Пронзительная эта нота вплетается в общую «песнь судьбы», объединяющую «всех нас». Тут и гордость за всесибирскую солидарность (за то, что «малоросс осибирячился»), и сочувствие его боли (которую не избыть никогда), и – чисто русское («нелогичное») сострадание ему в горьком нашем побратимстве.
Так вот, чтобы закончить с «национальным вопросом». Никакой великорусской державности и никакой неприязни к «инородцам» в душевном составе Астафьева сроду не было (и нет в его текстах). А была (и есть в текстах) чисто русская широкая бесшабашность и неаккуратность в прикосновении к этим саднящим точкам (чего, мол, грузины обиделись, русским-то от меня куда хлеще достаётся). Главное же в «Царь-рыбе» – азартное искушение включить и украинца в общесибирский конкурс на роль самого крутого представителя рода человеческого в состязании с Природой.

Извлечённые строки:
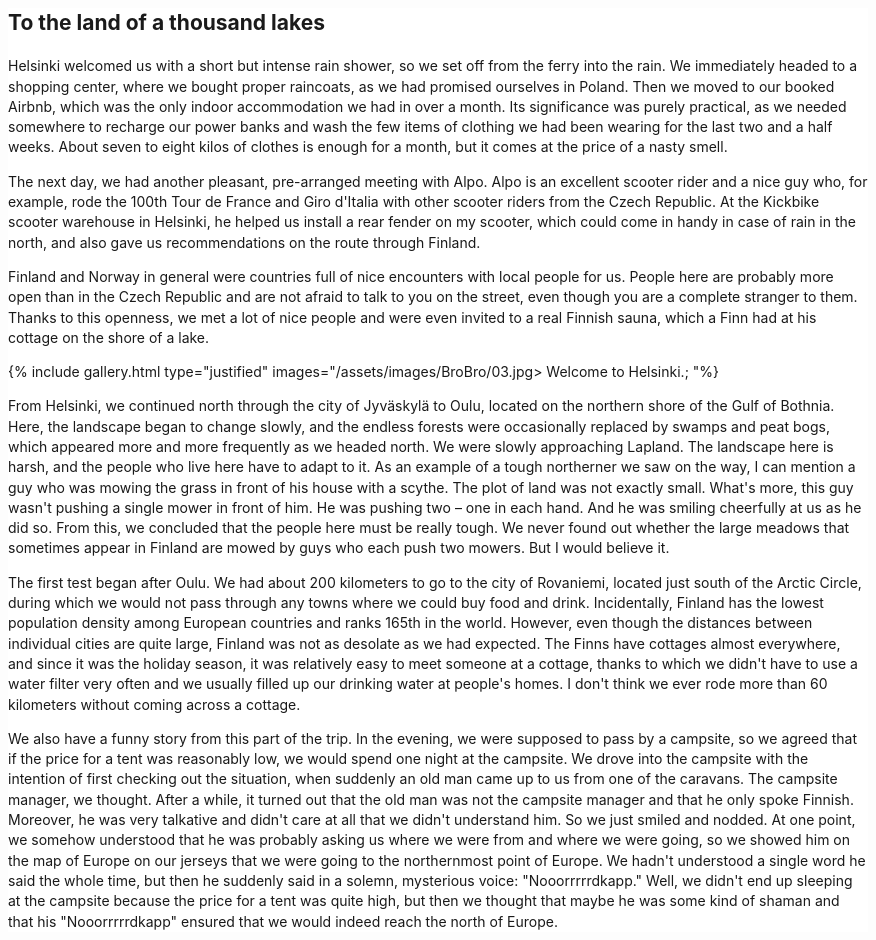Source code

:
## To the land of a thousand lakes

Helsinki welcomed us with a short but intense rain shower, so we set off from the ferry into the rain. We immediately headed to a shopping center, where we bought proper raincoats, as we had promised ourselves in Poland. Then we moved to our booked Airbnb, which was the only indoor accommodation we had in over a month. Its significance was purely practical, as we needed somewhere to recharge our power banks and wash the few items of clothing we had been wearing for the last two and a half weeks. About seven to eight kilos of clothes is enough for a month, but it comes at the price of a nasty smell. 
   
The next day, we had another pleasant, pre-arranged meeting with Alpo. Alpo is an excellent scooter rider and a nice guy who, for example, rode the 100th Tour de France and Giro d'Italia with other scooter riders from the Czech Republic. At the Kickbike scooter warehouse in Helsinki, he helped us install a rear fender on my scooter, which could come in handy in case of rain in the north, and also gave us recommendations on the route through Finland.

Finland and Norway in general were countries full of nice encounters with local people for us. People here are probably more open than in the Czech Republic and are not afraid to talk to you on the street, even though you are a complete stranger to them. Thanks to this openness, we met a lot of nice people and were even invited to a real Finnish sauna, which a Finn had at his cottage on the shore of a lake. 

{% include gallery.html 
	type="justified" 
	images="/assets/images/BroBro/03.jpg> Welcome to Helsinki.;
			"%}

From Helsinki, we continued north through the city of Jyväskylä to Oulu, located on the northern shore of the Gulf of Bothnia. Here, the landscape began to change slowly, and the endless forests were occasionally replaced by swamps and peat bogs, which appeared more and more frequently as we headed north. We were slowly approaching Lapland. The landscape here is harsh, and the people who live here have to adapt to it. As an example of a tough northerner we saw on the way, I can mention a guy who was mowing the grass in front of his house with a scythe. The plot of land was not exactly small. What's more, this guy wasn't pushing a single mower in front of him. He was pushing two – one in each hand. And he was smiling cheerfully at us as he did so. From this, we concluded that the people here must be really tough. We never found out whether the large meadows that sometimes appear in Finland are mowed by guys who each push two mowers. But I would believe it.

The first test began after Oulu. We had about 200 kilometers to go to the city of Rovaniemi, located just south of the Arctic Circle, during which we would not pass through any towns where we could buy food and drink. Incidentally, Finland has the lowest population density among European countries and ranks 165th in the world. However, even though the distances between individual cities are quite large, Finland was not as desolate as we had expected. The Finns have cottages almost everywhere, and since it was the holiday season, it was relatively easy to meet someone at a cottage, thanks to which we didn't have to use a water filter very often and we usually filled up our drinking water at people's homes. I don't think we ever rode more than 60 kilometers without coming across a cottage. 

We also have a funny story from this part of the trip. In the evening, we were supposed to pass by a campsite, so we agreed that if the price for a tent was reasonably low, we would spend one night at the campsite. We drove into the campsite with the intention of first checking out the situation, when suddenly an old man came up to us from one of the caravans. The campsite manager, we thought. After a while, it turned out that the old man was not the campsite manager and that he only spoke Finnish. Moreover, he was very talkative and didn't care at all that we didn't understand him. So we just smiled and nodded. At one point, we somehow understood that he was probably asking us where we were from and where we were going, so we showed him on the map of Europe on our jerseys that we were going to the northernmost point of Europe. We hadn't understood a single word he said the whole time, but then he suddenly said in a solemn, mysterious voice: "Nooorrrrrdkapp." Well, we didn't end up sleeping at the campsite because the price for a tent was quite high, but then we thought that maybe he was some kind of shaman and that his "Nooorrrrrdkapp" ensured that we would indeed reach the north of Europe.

Ваша задача:
Перескажите отрывок об Астафьеве в двух предложениях. Строки никак не связаны с отрывком.

Решение упражнения:
Пронзительная нота о «осибирячившемся» малороссе вплетается в общую «песнь судьбы» и соединяет гордость за всесибирскую солидарность, сочувствие его боли и чисто русское сострадание ему. Великорусской державности и неприязни к «инородцам» у Астафьева никогда не было, а была широкая бесшабашность и неаккуратность в прикосновении к саднящим точкам; главное же в «Царь-рыбе» — азартное искушение включить и украинца в общесибирский конкурс на роль самого крутого представителя рода человеческого в состязании с Природой.